Doch Kämmerer Frank Nipken freut sich nur bedingt. "Denn das Geld ist leider schon in den Haushalt 2017 eingearbeitet", sagte er. Die Stadt habe bereits eine Vorabinfo erhalten. Das Geld helfe und entlaste, sorge aber nicht für zusätzlichen Spielraum. Die finanziellen Mittel setzen sich aus kommunaler Umsatzsteuerbeteiligung, den Kosten für die Unterkunft von Langzeitarbeitslosen und der Umsatzsteuer der Länder zusammen.

Auch der Kreis kündigt eine Entlastung für die Kommunen an: Denn finanziellen Mehrbelastungen im Sozialetat stehen Verbesserungen bei der Landschaftsumlage gegenüber.
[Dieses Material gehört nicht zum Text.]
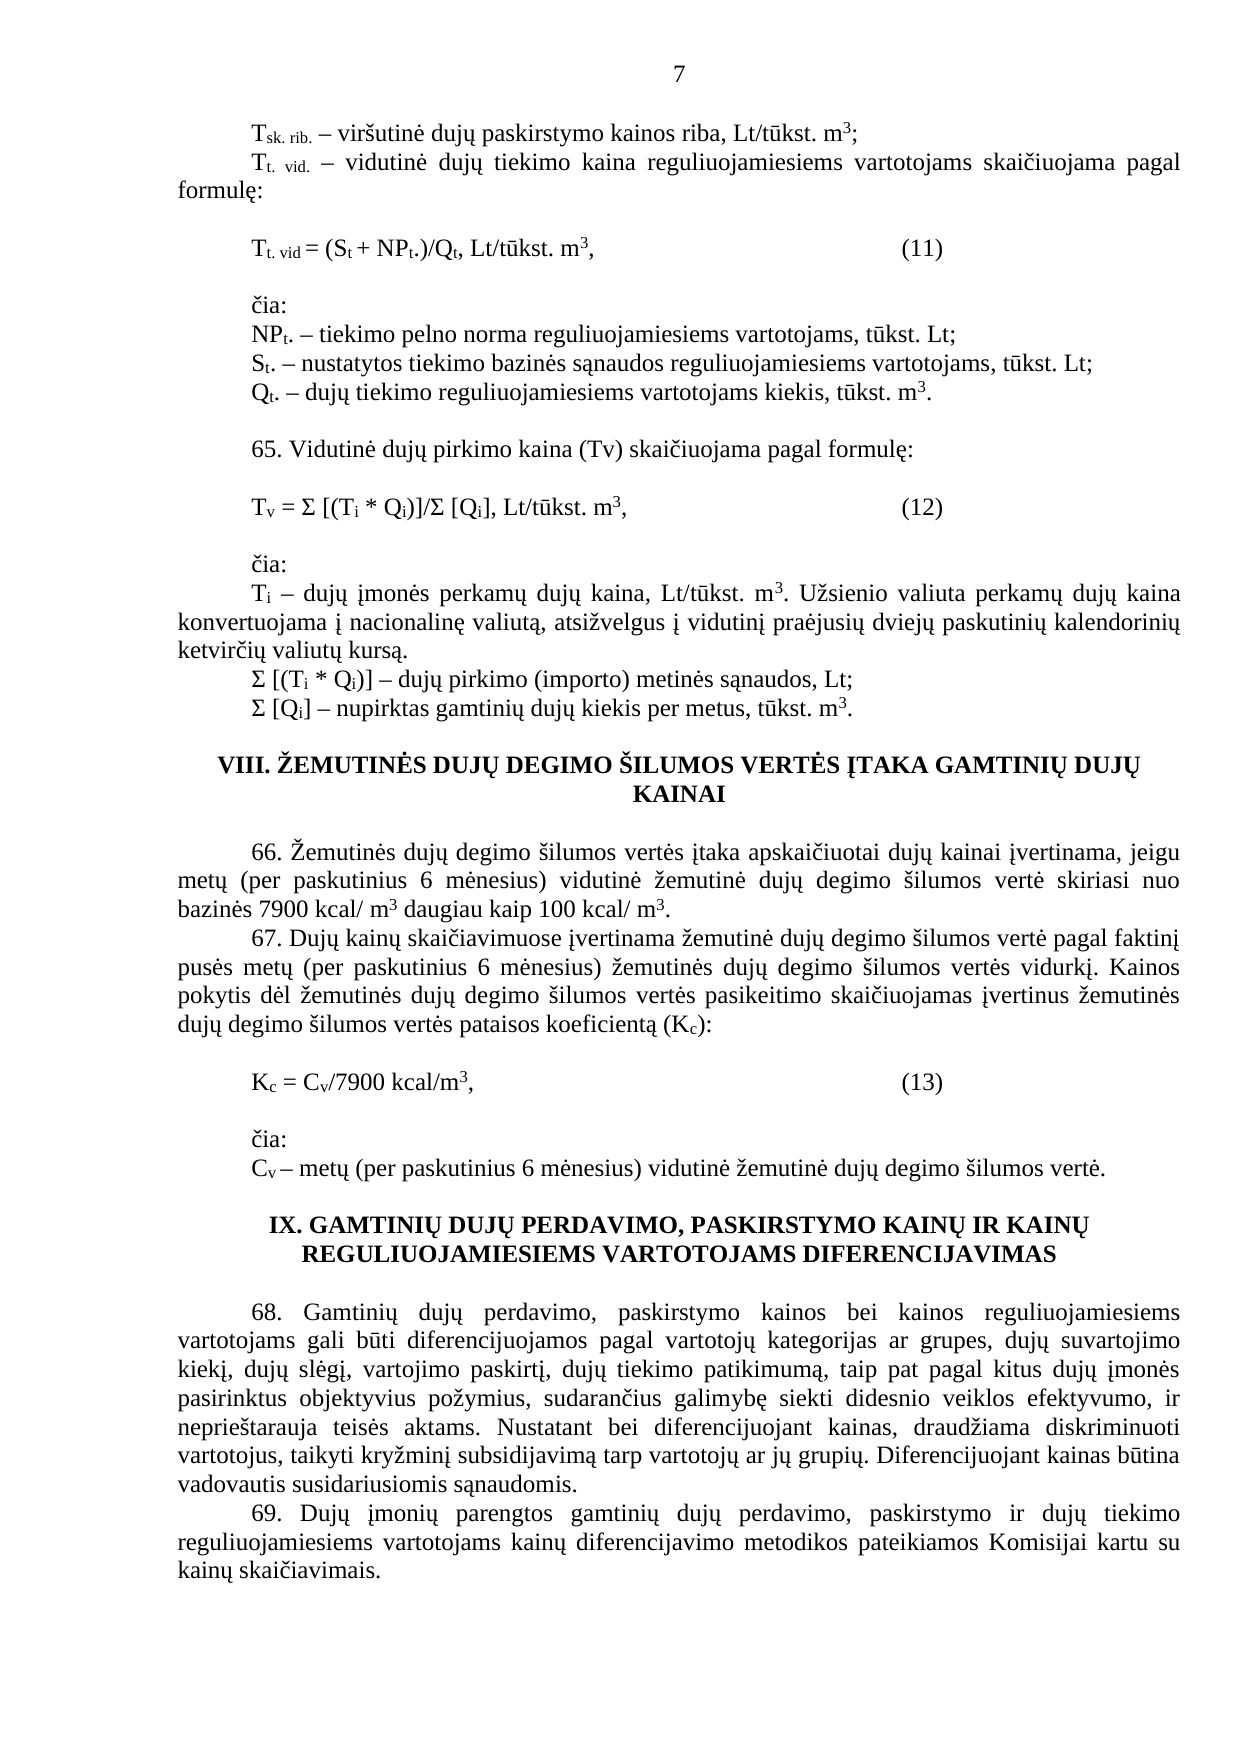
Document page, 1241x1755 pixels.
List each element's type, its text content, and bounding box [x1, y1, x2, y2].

Deshalb will die Kreisverwaltung nachträgliche Verbesserungen für den Entwurf des Doppelhaushaltes 2017/2018 an die Städte und Gemeinden weitergeben.

Die Entlastungen beziffert Kreisspressesprecherin Iris Trespe für 2017 auf 1,2 Millionen Euro und für 2018 auf 1,9 Millionen Euro. Im Radevormwalder Haushalt für 2017 steht die Kreisumlage mit 11,5 Millionen Euro als größter Ausgabenposten noch vor den Personalkosten. "Der Kreis nimmt viele Aufgaben für die Stadt wahr", sagt Nipken. Zurzeit liege der Hebesatz bei 41,3 Prozent, der Kreis habe angekündigt, ihn auf 38,3 Prozent zu senken - das wiederum könnte bis 2021 eine Entlastung von 800.000 Euro bis zu einer Million bedeuten.

"Wir sind aber sehr zurückhaltend und rechnen vorsichtig", kündigt Nipken an. Er gehe nicht davon aus, dass der Kreis den Hebesatz in dieser Größenordnung senken werde, deshalb plane die Stadt mit einer schwächeren Absenkung und sei damit auf der sicheren Seite. Wegen des Haushaltssicherungskonzeptes müsse die Verwaltung bis 2020 planen und vorrechnen. Und in der Vergangenheit habe es immer mal wieder Veränderungen gegeben.